Wtóruje mu Janc: - Jeżeli wyjdziemy z takim zaangażowaniem jak we Flensburgu, jestem spokojny o końcowy wynik. Uważam, że obecnie prezentujemy dobrą formę.
- Celje to nie jest drużyna, której nie można pokonać. Grają bardzo dobrze we własnej hali, natomiast kłopoty często mają w spotkaniach wyjazdowych. Było to już widać w meczach z Mieszkowem Brześć, czy Aalborgiem. Na pewno w sobotę nie będą mieli nic do stracenia. Jestem pewien, że będą chcieli grać w swoim stylu: szybko, na dużym luzie. Dla nas liczą się tylko dwa punkty. Innego scenariusza w ogóle nie bierzemy pod uwagę – dodaje Uros Zorman.

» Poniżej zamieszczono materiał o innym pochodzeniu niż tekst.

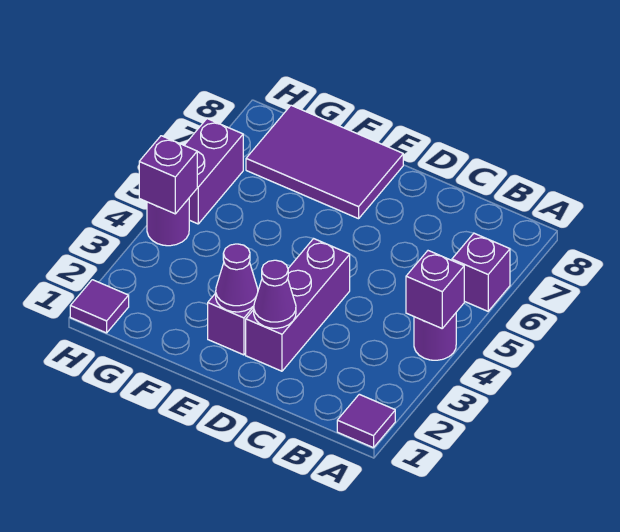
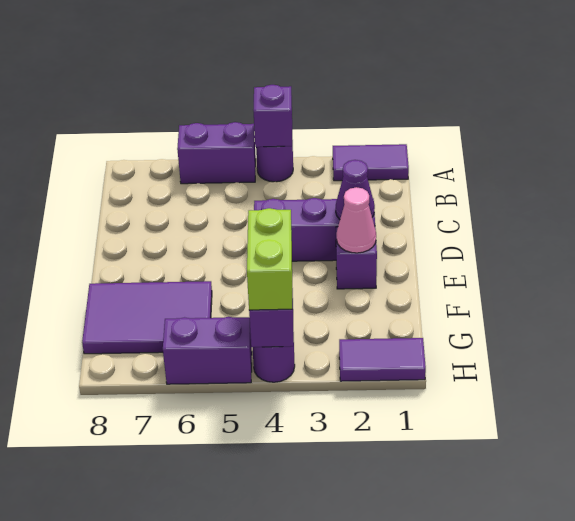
purple 1x1 tile [337,394,395,448] -> purple 1x2 tile [333,144,409,181]
purple 1x1 brick [452,233,510,311] -> purple 1x2 brick [177,122,256,184]
purple 1x1 cone [216,244,258,312] -> pink 1x1 cone [336,187,376,253]
purple 2x3 tile [246,105,403,219] -> purple 2x3 tile turned to [82,281,212,354]
none -> lime 1x2 brick [247,208,292,310]
purple 1x1 tile [70,280,129,333] -> purple 1x2 tile [339,338,426,381]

Rozgrywający PGE VIVE Cejle zna doskonale. Doświadczony zawodnik spędził tam łącznie sześć lat, a barwy słoweńskiej ekipy przywdziewał już dwukrotnie – w latach 2004-2006 oraz 2009-2011. W pierwszym okresie swoich występów w Celje sięgnął z tą drużyną także po triumf w Lidze Mistrzów. Wychowankiem ekipy ze Słowacji jest ponadto Blaz Janc. On z kolei barwy Celje reprezentował w latach 2012-2017. Teraz przyjdzie mu zmierzyć się przeciwko swojemu byłemu klubowi.
- Celje to bardzo młody zespół. Dużo biegają. Najważniejsze, abyśmy potrafili szybko wracać z obroną i nie nadziewać się na kontry rywali. Jeżeli uda nam się to spełnić, powinniśmy odnieść sukces w tym spotkaniu – podkreśla 21-latek.
Początek spotkania PGE VIVE Kielce z Celje dziś o godz. 16:00 w Hali Legionów w Kielcach.